As with most migrant families, our Pasifika people tend to move to Aotearoa in search for a brighter future for their families. Student Togisau Chan Sau moved to Aotearoa in 2019.

“It was great being with my parents back in Samoa,” he says, “but they wanted me to come here to study.”

Togisau shares his dreams and aspirations of becoming a police officer in order to help others and help the country.

“I want to represent my people and help them to understand more about the law,” Togisau says. “Pacific people feel safe in the world where they know there are Pacific police officers.”

Togisau Chan Sau. Photo: Supplied.
Togisau Chan Sau. Photo: Supplied.

David has been working on La’u Penina Tautele since February, and he says it’s been a real blessing to work with such dedicated and loving young people.
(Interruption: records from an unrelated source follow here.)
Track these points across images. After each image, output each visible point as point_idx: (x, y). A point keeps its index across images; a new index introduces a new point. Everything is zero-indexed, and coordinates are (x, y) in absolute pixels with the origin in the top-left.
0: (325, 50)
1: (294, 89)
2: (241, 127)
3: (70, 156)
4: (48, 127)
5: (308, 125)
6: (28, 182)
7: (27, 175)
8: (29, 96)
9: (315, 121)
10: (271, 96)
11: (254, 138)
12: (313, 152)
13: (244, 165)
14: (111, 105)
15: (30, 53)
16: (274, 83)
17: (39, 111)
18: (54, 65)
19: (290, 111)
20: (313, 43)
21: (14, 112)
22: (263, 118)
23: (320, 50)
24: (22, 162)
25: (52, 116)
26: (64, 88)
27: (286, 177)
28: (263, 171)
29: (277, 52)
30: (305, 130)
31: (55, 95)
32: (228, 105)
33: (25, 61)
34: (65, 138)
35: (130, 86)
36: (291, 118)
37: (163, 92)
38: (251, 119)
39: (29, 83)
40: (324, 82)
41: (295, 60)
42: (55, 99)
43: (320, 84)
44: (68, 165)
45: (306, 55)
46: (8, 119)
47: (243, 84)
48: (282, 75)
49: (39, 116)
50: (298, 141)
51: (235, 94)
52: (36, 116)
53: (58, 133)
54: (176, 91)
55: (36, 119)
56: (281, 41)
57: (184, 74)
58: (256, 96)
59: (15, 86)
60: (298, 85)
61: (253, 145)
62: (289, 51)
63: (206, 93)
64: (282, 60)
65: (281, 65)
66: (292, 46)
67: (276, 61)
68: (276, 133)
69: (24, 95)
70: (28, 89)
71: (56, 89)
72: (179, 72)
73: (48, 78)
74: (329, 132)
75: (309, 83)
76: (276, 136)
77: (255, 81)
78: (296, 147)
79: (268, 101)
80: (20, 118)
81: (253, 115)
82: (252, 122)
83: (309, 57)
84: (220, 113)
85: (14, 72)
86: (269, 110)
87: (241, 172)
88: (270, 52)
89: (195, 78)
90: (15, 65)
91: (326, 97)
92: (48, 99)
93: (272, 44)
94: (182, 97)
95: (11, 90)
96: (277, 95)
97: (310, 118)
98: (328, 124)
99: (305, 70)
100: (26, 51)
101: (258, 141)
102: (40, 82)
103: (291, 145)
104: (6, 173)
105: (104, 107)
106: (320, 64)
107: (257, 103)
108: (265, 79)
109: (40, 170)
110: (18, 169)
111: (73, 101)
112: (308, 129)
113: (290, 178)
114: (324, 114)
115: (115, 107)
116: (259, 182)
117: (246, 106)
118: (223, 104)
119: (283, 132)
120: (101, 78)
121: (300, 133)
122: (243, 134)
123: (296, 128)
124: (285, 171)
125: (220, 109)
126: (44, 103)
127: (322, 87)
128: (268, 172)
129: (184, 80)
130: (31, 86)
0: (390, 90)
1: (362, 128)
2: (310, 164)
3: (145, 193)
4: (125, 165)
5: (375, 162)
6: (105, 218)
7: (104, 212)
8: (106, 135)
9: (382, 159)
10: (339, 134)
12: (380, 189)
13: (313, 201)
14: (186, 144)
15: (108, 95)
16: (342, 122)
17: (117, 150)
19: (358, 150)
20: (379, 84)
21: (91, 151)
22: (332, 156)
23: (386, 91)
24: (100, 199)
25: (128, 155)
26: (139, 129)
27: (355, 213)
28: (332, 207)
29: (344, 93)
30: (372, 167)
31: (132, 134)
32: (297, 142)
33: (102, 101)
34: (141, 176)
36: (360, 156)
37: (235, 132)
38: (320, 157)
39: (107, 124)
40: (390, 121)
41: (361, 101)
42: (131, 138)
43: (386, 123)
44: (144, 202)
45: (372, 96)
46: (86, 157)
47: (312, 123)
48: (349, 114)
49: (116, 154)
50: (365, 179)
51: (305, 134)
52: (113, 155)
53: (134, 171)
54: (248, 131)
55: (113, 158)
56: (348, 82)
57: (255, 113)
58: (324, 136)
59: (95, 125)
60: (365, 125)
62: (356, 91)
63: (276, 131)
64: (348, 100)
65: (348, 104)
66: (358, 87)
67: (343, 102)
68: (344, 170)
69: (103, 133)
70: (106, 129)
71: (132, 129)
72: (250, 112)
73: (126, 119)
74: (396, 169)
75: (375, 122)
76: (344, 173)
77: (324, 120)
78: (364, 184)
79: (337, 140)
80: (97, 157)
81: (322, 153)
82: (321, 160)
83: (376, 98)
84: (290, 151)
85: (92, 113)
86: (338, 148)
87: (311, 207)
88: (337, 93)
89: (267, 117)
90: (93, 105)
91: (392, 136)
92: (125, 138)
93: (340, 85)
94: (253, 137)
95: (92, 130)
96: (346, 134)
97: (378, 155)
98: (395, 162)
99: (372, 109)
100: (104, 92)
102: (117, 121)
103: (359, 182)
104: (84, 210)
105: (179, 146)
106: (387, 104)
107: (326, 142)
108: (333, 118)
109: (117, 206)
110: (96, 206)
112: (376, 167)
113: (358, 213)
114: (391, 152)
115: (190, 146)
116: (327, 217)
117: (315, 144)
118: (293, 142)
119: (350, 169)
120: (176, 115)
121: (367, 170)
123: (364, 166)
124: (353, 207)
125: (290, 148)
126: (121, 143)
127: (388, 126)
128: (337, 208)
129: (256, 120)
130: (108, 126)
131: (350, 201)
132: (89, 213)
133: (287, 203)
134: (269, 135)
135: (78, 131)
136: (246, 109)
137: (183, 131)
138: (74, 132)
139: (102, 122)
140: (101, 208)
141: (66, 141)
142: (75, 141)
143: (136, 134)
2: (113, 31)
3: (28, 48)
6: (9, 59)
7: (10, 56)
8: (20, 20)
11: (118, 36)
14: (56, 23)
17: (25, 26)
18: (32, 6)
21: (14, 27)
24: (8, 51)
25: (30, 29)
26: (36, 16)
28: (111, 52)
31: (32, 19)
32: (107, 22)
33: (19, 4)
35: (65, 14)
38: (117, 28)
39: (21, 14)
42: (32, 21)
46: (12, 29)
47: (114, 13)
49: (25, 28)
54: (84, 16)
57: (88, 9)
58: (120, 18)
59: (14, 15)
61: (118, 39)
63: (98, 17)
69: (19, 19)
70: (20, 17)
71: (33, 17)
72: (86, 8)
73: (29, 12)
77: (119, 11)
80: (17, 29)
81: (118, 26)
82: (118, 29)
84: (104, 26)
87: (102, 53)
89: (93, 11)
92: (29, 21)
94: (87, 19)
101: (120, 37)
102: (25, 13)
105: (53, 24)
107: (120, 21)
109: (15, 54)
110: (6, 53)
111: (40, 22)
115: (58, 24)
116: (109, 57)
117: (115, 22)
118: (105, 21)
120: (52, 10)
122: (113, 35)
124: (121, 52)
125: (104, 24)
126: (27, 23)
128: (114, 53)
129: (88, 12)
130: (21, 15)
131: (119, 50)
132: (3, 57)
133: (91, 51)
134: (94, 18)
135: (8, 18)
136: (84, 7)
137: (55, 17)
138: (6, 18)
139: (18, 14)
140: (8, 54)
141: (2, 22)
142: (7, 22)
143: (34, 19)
“I hope they’ll be proud of these young people and admire them for the commitment they have towards the things they do,” he says. “They are determined to achieve the dreams their families have in sending them here to Aotearoa.”

With the release coming up on Friday 4th June, David’s ultimate goal for La’u Penina Tautele is to fill the huge need for books written by, with and for Pasifika people. Student Petala Nanai says that this book will help Samoan youth remember that wherever in the world you go “you’re still going to be Samoan.”

La’u Penina Tautele will be available in all Auckland Libraries and can be bought from Reading Warrior in June.